On its conference call, Main Street Capital (MAIN -3.57%) executives fielded an odd number of questions about the company's dividend income from its portfolio of small businesses. What were analysts so interested in? I had to take a look for myself.
Start from the top
Main Street Capital makes money for shareholders by making loans to, and buying pieces of, small businesses in the United States. It primarily invests in companies that are controlled by others, though it has a hearty portfolio of smaller businesses it does control (defined as businesses in which it owns more than 25% of the equity). Think things like jewelry stores, restaurants, and RV dealers.
The company breaks out its earnings from its portfolio companies into three sources -- interest, dividends, and fees. Primarily a lender, roughly 80% of its income came in the form of interest in 2015. Dividends made up about 15% of its income, and fees tallied up to the other 5%.
Though seemingly unimportant at just 15% of its investment income, the dividends Main Street Capital receives from the companies it invests are seen as something of a barometer for the health of its underlying investments. Logic follows that the combined earnings power of its portfolio companies should be measurable with the dividends they collectively pay back to Main Street Capital.

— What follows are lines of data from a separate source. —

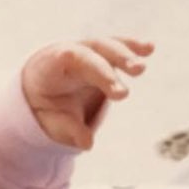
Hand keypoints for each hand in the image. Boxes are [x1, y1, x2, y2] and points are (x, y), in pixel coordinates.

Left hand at [22, 37, 152, 149]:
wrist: (38, 84)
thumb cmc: (44, 103)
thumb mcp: (48, 118)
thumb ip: (66, 129)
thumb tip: (87, 143)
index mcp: (50, 66)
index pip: (69, 61)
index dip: (94, 71)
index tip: (117, 94)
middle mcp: (69, 53)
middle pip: (90, 53)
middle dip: (108, 71)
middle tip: (124, 93)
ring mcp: (86, 50)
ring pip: (106, 46)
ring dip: (125, 55)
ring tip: (141, 68)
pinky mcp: (102, 53)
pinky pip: (117, 45)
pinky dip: (132, 46)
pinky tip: (150, 48)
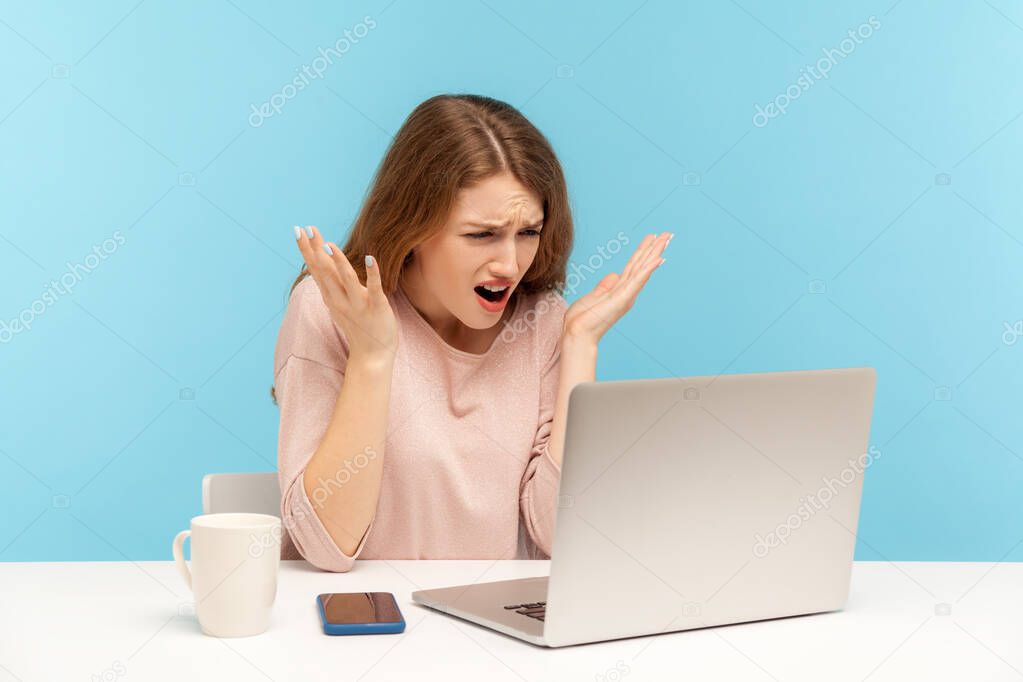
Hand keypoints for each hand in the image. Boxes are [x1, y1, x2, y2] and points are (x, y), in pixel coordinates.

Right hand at [294, 225, 397, 361]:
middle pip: (325, 272)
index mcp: (331, 297)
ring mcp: (358, 304)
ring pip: (346, 280)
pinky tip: (370, 258)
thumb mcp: (339, 303)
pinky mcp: (377, 308)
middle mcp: (340, 300)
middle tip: (307, 228)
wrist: (371, 356)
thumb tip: (322, 261)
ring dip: (338, 262)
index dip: (307, 250)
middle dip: (316, 250)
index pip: (316, 270)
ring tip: (329, 244)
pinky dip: (372, 274)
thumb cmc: (357, 327)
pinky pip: (374, 289)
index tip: (298, 231)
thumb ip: (331, 283)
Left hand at [563, 231, 671, 344]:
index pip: (633, 266)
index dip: (643, 251)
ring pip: (643, 269)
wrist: (577, 334)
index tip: (652, 238)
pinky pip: (637, 281)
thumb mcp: (593, 296)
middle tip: (668, 233)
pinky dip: (648, 270)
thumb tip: (615, 274)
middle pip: (642, 264)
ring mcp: (626, 295)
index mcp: (619, 290)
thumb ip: (604, 286)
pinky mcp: (623, 299)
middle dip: (655, 248)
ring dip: (655, 253)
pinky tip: (659, 259)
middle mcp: (626, 292)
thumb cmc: (583, 320)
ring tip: (666, 239)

Unfortunately, dividends from small businesses can be pretty lumpy. The fourth quarter is when most of the haul comes in, and when the fruits of a full year can be tallied. Calendar year 2015 wasn't exactly a groundbreaker, getting little in the way of a seasonal quarterly boost. Main Street Capital took in about $6.9 million in dividend income during Q4 2015 vs. $6.8 million in the prior year.

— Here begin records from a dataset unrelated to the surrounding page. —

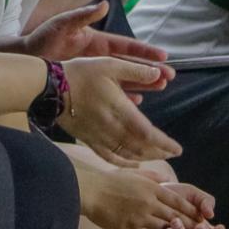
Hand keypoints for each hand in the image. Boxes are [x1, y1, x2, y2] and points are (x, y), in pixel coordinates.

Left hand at [25, 4, 171, 85]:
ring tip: (160, 88)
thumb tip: (104, 4)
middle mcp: (100, 57)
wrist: (26, 58)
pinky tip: (136, 103)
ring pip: (125, 79)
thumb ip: (83, 16)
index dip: (144, 51)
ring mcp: (96, 72)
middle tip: (169, 77)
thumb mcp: (62, 24)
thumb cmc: (42, 38)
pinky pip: (110, 92)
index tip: (163, 56)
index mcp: (97, 41)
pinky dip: (123, 97)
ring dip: (143, 83)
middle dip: (150, 70)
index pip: (126, 46)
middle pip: (131, 65)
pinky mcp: (89, 85)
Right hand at [57, 57, 181, 166]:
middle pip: (140, 148)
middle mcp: (111, 127)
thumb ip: (135, 71)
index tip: (177, 149)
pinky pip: (109, 157)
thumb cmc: (80, 73)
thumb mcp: (109, 64)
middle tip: (172, 154)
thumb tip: (158, 72)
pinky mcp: (88, 140)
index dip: (164, 144)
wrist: (50, 88)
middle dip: (159, 153)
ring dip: (145, 158)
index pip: (147, 134)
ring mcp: (99, 136)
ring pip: (127, 154)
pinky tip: (132, 164)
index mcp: (119, 109)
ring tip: (157, 157)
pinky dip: (123, 163)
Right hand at [81, 167, 226, 228]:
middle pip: (175, 215)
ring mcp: (141, 215)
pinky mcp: (131, 227)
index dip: (190, 210)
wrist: (91, 191)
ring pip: (166, 227)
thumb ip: (153, 177)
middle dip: (189, 224)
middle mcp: (150, 201)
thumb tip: (166, 179)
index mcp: (152, 188)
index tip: (199, 217)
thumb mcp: (135, 174)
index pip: (177, 200)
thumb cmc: (111, 182)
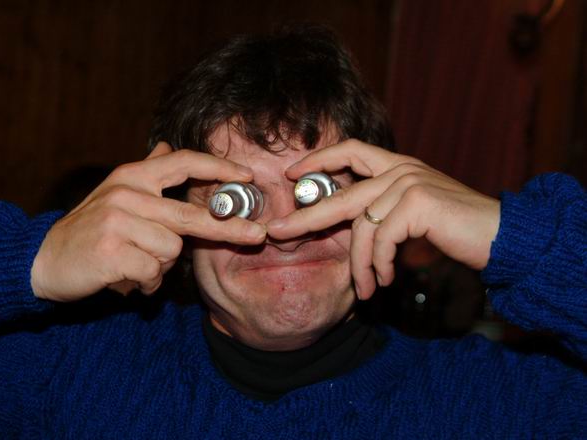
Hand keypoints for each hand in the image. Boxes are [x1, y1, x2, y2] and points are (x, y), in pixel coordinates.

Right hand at [31, 143, 265, 301]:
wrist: (43, 259)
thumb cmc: (89, 230)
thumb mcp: (115, 193)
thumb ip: (147, 174)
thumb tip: (166, 147)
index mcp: (131, 176)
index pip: (182, 162)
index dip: (218, 167)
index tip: (247, 175)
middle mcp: (127, 193)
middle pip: (190, 215)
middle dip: (229, 229)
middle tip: (258, 236)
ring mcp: (118, 222)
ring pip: (171, 250)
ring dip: (160, 266)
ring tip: (135, 265)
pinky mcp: (111, 251)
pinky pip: (153, 272)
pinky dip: (146, 282)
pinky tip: (126, 279)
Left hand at [266, 139, 499, 299]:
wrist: (500, 236)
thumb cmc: (456, 229)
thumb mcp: (413, 214)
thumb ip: (382, 211)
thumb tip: (347, 229)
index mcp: (398, 165)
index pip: (351, 151)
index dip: (319, 159)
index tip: (291, 173)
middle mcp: (401, 168)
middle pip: (339, 192)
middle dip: (304, 216)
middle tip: (276, 234)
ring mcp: (408, 182)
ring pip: (360, 226)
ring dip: (358, 264)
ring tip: (364, 288)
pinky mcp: (417, 203)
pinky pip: (380, 239)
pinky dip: (377, 264)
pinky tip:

Main Street executives pitched the case that the fourth quarter of 2014 was particularly good for dividend income, and suggested that dividend income actually grew by about $600,000 if you ignore about $700,000 of 2014 dividends that were "unusual."
Some other "noise" in this income item occurs due to the fact that its portfolio companies aren't paying out all of their free cash in the form of dividends. Some naturally gets reinvested. Some likely gets stored away for a rainy day.

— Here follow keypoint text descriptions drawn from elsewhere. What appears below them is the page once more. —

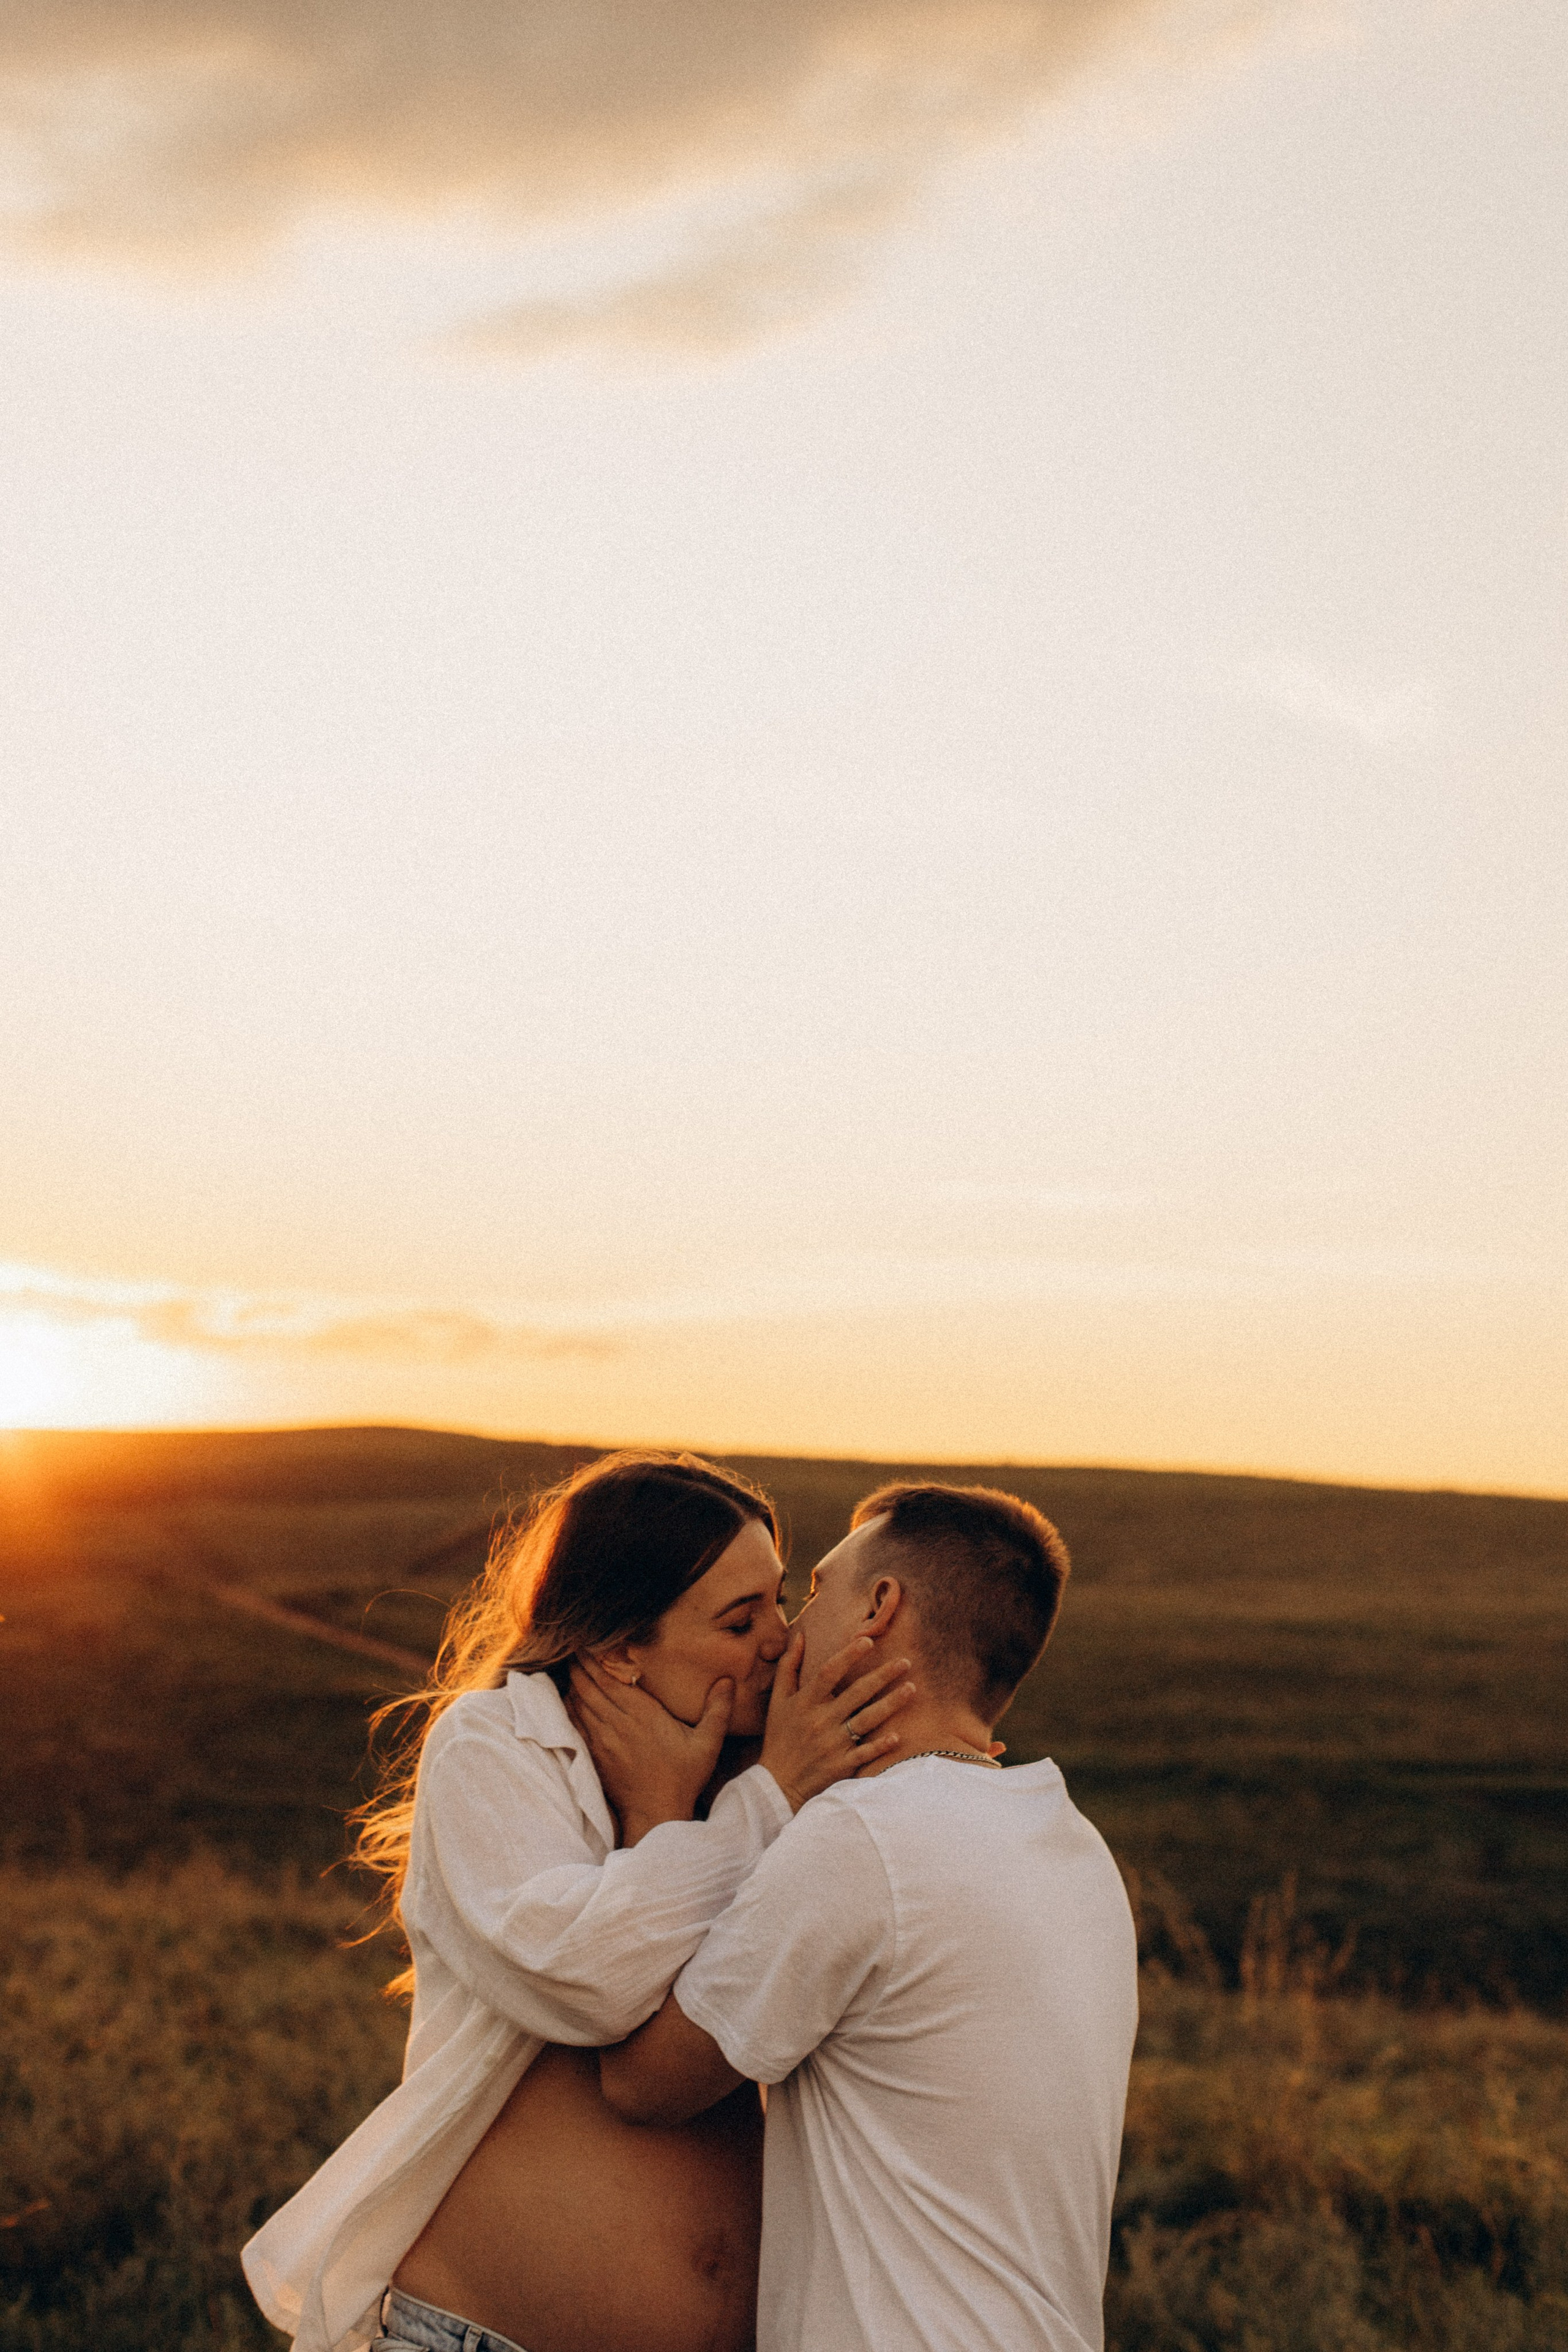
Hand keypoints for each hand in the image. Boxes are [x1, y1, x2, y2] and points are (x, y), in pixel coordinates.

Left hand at [568, 1656, 733, 1845]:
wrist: (655, 1815)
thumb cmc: (683, 1778)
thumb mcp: (707, 1744)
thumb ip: (718, 1711)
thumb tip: (727, 1682)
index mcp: (643, 1715)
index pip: (610, 1679)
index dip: (595, 1659)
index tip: (589, 1641)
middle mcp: (618, 1724)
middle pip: (590, 1686)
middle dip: (581, 1664)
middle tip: (574, 1645)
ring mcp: (603, 1740)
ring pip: (580, 1703)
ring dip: (574, 1682)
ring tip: (571, 1665)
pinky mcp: (595, 1755)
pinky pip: (577, 1723)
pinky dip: (571, 1707)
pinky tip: (569, 1697)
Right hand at [759, 1630, 915, 1811]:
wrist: (776, 1784)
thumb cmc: (779, 1737)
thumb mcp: (777, 1700)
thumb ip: (788, 1666)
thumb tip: (799, 1634)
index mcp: (805, 1703)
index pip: (829, 1672)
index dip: (848, 1655)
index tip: (868, 1640)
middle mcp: (820, 1721)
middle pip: (856, 1693)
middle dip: (883, 1676)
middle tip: (905, 1662)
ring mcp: (831, 1744)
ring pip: (866, 1720)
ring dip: (890, 1704)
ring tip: (911, 1689)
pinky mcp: (840, 1766)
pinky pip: (864, 1753)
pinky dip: (880, 1745)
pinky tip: (897, 1736)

Taken in the aggregate, however, we can clearly see that after robust growth from 2013 to 2014, dividend income from its portfolio companies slowed in 2015.
Looking under the hood
Only by doing a deeper dive into its tables of transactions with portfolio companies can we see the changes in dividend income on an individual-company basis. In comparing its 2015 filings to its 2014 filings, I found four particularly noteworthy investments that paid substantially lower dividends back to Main Street Capital this year.
The first is Mid-Columbia Lumber, which paid a $1.24 million dividend in 2014 only to pay -$34,000 in dividends in 2015. I have no explanation for the negative figure, but do note that the reduction in dividends does seem to be the result of a significant change to its business. Main Street Capital wrote down the value of its equity investment in the company by $7.6 million, or nearly 75% of its value at the beginning of the year.
Three energy-exposed industrial companies, Gulf Manufacturing, L.F. Manufacturing, and Houston Plating and Coating, seem to have been negatively affected by the downturn in oil prices. This group paid just $913,000 in dividends to Main Street in 2015 vs. $3.2 million in 2014. Its equity investments in the companies were written down by nearly $6.7 million, or 22% of their value at the beginning of 2015. Importantly, these companies are not classified as part of the 9.4% of its portfolio dedicated to energy pure-plays at the end of 2015.
There are, of course, some offsetting investments. Perennial winner CBT Nuggets paid a $4.77 million dividend back to Main Street, up from $3.76 million last year. Meanwhile, Main Street's asset management arm kicked in nearly $2.2 million in dividends compared to less than a half million dollars in 2014.
But all in all, the slowing growth in dividends from portfolio companies was a little disappointing to see. Main Street Capital carried its equity investments at a valuation of about $531 million vs. $408 million last year. Should dividend income continue to come in soft, companies that have been written up will likely need to take a ride back down.